Source:
The handy thing about Hobart, beyond it being Tasmania’s central hub and packed with fresh local produce, galleries and colonial-era cottages, is that it’s not that big. This makes it an excellent destination for a short trip. Time it right and you can take in a range of the region’s remarkable natural beauty and appreciation for quality produce (and art).
Here’s our guide to exploring Hobart in 24 hours.
9am – Breakfast at Criterion Street
Settle in slow at Criterion Street, a cute, retro cafe in the centre of town with sunny street-side tables, communal seating inside, and a quieter, homely space upstairs. Start your day with a smooth coffee or old-fashioned banana milkshake (with real banana). If you’re feeling the weekend vibe, the Bloody Mary goes down a treat, too. The dishes at Criterion Street are simple but fresh and locally sourced. Try the Big Cheese, a potato gratin with smoked cheddar and chilli cashews, or Aunt Mabel's poached rhubarb and apple-crumble porridge.
11am – Trip up Mount Wellington
For this leg of the trip, you’ll need a car or a booking on one of a number of privately run shuttle buses. Once you’ve nutted out how to exit the city’s abundant one-way streets, your scenic trek up the towering mountain begins. Depending on the season, you may find sprinkles of yellow wattle and red natives along the winding roads to the summit. Once there, you’ll find boardwalks to explore and take in views of the city, harbour and Derwent River.
Note: If you’re visiting in winter, access may be restricted “due to accumulation of snow and/or ice on the road surface”. Check the Hobart City website when planning your trip.
1pm – Lunch and art at MONA
For an art gallery and museum, MONA sure offers some fine eating and drinking options. There’s the downstairs Void Bar, casual Museum Cafe, fancy Source Restaurant, and Moorilla Winery and Wine Bar. But on a sunny day, the outdoor deck at The Wine Bar is hard to beat, offering a view of vineyards and the freshest access to locally made Moorilla wine, Moo Brew beers, and other craft wines, ales and spirits. Enjoy along with plates of Tasmanian oysters, charcuterie, cheese and wood-fired pizzas. The genteel surrounds make the descent into MONA itself wonderfully disorientating. Australia’s largest privately owned museum offers a permanent, evolving collection of modern works that please, challenge and confound in equal measure. Current exhibition, On the Origin of Art aims to challenge the viewer to appreciate art without a cultural filter and look beyond the conscious motivations of the artist. It runs until April 17.

Data rows:
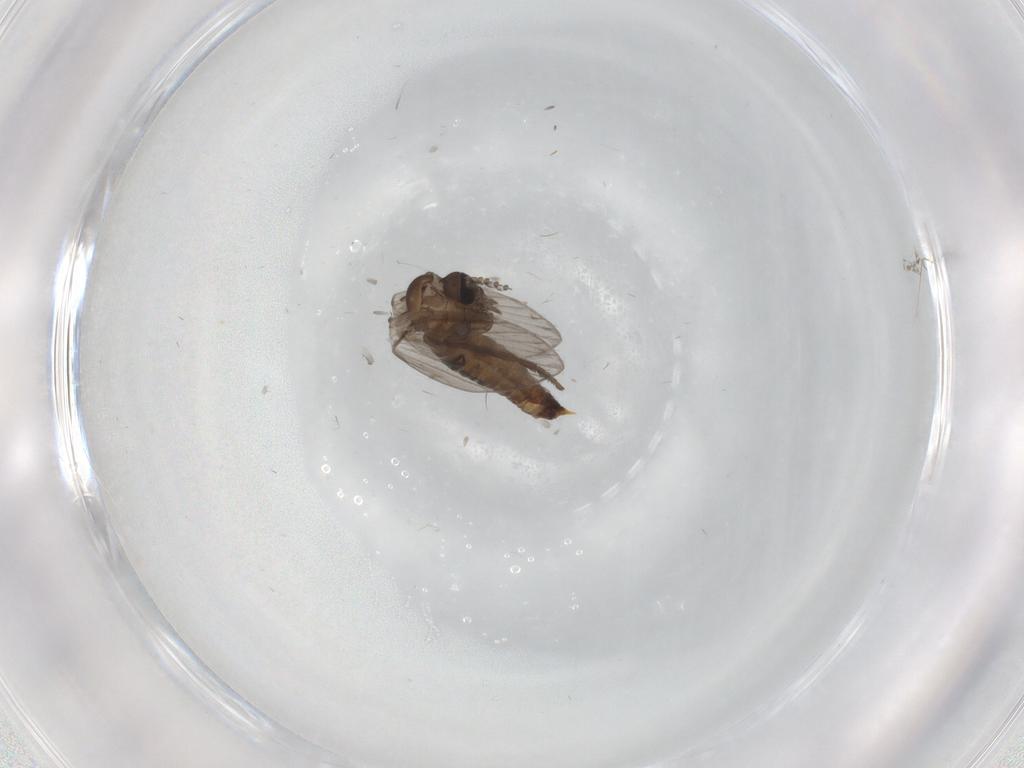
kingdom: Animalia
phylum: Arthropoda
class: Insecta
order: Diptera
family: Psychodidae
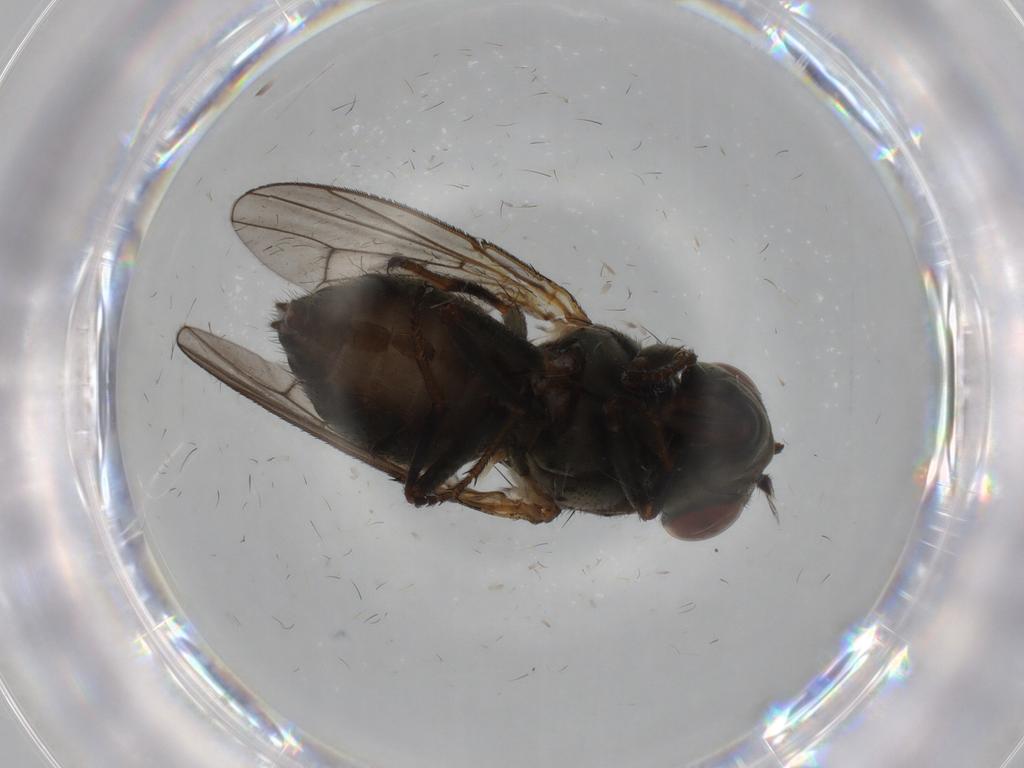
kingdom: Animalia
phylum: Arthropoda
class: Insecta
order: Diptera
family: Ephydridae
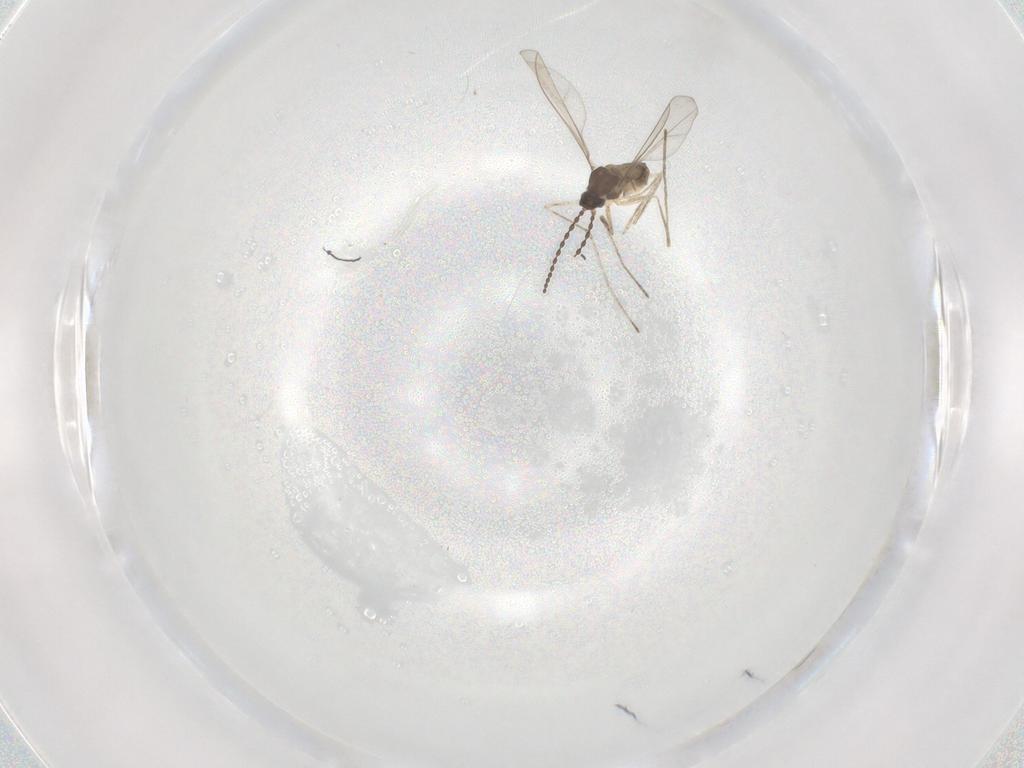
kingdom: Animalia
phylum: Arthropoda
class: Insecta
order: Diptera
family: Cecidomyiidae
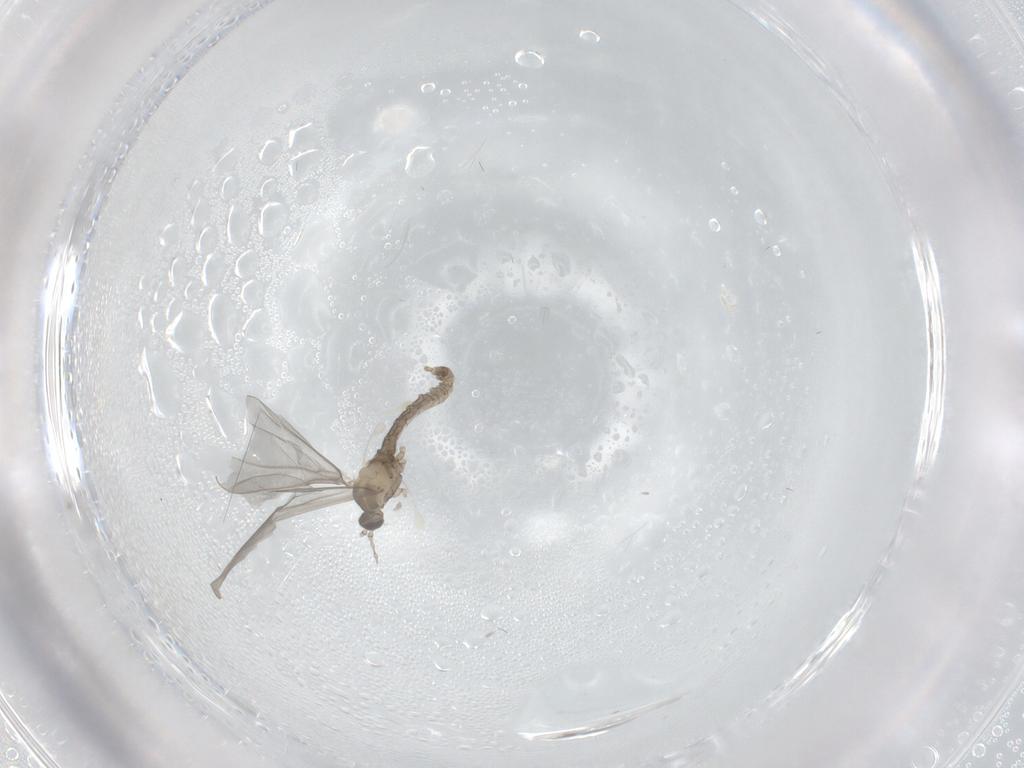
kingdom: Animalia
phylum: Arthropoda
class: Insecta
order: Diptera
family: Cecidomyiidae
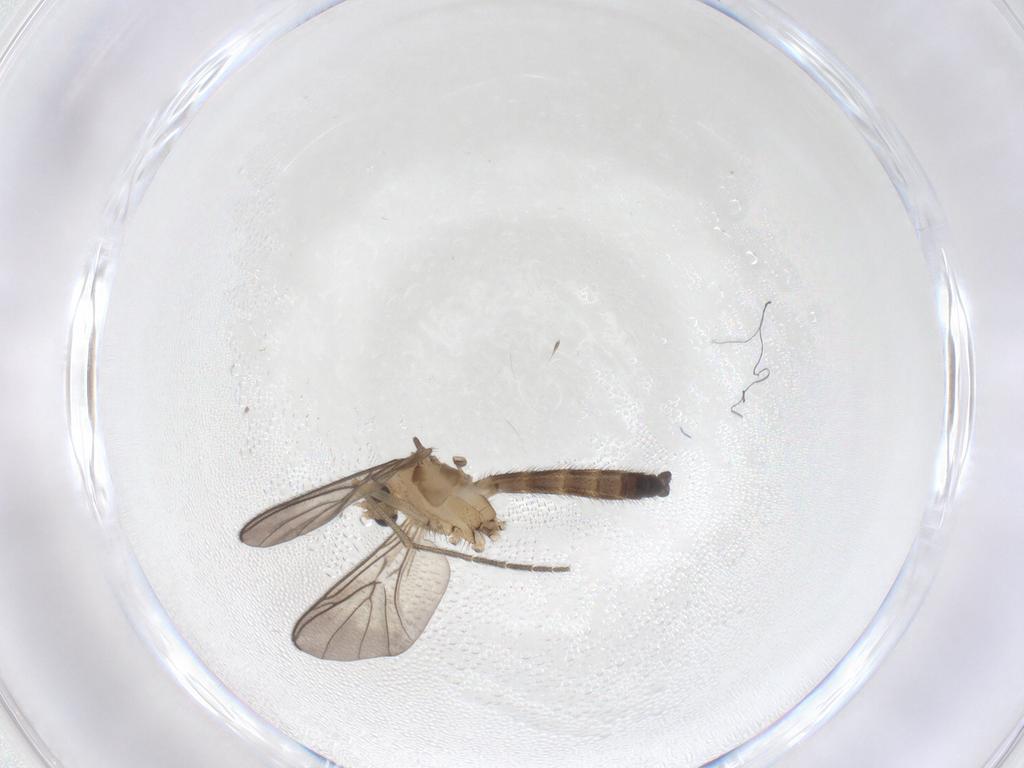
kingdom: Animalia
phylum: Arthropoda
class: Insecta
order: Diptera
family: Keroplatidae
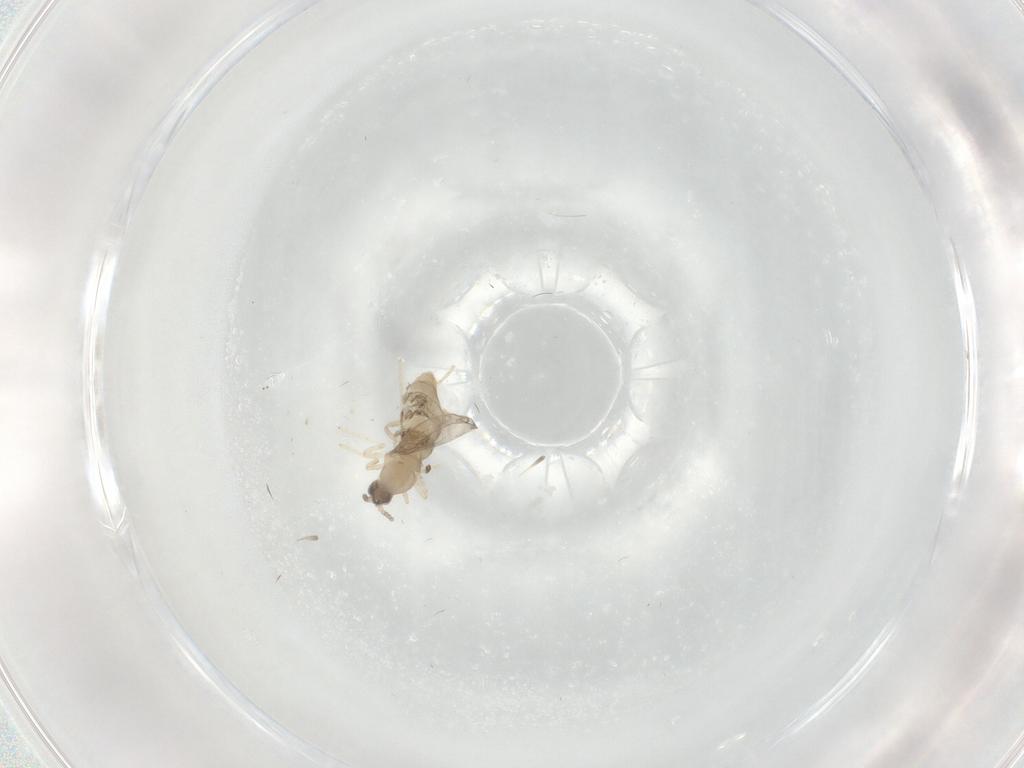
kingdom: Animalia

Task list:
1. Revise the Hobart guide starting at "Note: If you’re" and ending at "planning your trip.", putting "the colder months" in place of "winter".
2. Answer these questions from the Hobart guide:
(a) At what time does the guide place breakfast at Criterion Street?
(b) What will you need for the trip up Mount Wellington?
(c) Until what date does On the Origin of Art run?
3. List every eating and drinking option that the Hobart guide names at MONA.
The records have nothing to do with any of this.

Worked answers:
1.
Note: If you’re visiting in the colder months, access may be restricted “due to accumulation of snow and/or ice on the road surface”. Check the Hobart City website when planning your trip.

2.
(a) 9am
(b) A car or a booking on one of a number of privately run shuttle buses
(c) April 17

3.
Void Bar
Museum Cafe
Source Restaurant
Moorilla Winery and Wine Bar